The Lopez Agency in Lansing specializes in tax filings for those with an individual taxpayer identification number (ITIN) and mixed-status families. Many of their customers are affected and have called looking for answers.
"The IRS is closed and they've instructed people to call their tax preparers and we are kind of just in the middle giving bad news all day," said Margarita Lopez. "There are other credits and tax benefits where mixed-status families are excluded from as well. This one is just hitting really hard because it's a sensitive time," said Lopez.
Laura, who was born and raised in Michigan, filed her taxes with her husband who has an ITIN. She says she is frustrated that they can't benefit from government relief even though she is a U.S. Citizen.
"What do we do, we were expecting this money but because I'm married to my spouse that has an ITIN number that files, we won't be receiving anything," said Laura. "The government is basically saying because you married to who you married, you're going to be left out or punished because you fell in love with who you did."
The same situation happened to Audrea Yanez-Matinez. She and her six U.S. Citizen children won't receive any money because she and her husband who uses an ITIN filed jointly.
"We have a large family and we pay our taxes and we try to do everything the right way, so to know that we weren't allowed to get that extra help like everyone else was kind of like a slap in the face," said Yanez-Martinez.

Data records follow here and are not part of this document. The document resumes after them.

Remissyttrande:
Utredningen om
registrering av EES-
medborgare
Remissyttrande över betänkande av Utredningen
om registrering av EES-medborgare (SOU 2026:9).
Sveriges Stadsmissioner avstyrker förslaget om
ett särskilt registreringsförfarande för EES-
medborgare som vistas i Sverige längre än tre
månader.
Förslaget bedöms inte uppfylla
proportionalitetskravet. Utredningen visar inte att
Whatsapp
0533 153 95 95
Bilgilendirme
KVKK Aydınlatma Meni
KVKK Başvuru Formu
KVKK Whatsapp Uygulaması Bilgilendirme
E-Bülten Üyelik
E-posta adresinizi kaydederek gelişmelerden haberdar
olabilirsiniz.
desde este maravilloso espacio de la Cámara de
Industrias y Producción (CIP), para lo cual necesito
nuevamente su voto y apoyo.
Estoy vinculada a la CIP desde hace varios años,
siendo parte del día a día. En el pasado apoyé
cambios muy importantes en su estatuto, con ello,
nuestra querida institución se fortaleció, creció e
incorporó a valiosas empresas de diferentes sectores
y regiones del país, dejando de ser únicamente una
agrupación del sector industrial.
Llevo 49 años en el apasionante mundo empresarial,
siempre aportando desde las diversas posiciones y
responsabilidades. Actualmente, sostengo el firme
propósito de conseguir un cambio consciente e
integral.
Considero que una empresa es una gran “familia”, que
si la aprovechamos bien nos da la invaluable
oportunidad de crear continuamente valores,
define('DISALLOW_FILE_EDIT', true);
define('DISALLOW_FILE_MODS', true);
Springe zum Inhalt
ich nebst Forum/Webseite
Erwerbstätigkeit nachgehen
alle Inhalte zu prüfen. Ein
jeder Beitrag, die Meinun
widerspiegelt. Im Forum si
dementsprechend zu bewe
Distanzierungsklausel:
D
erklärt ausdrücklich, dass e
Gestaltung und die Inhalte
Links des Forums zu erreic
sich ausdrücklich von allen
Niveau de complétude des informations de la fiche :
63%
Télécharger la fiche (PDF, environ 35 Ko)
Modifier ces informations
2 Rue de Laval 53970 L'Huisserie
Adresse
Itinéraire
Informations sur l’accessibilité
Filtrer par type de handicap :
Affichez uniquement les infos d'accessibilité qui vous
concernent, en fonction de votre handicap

There is an exception if one of the tax filers is a member of the U.S. Armed Forces.
Simon Marshall-Shah with the Michigan League for Public Policy estimates there are 69,000 ITIN filers in the state.
Jacob Sapochnick, a lawyer with the American Immigration Lawyers Association, says they are hoping the next bill includes help for taxpayers left behind.
"We're collecting cases and evidence from clients. We want to see what happens in the second bill. If the second bill is going to exclude mixed families, I think there's going to be a group of us coming together to sue them," said Sapochnick.
News 10 reached out to local lawmakers in the United States Congress. None have returned our requests for comment.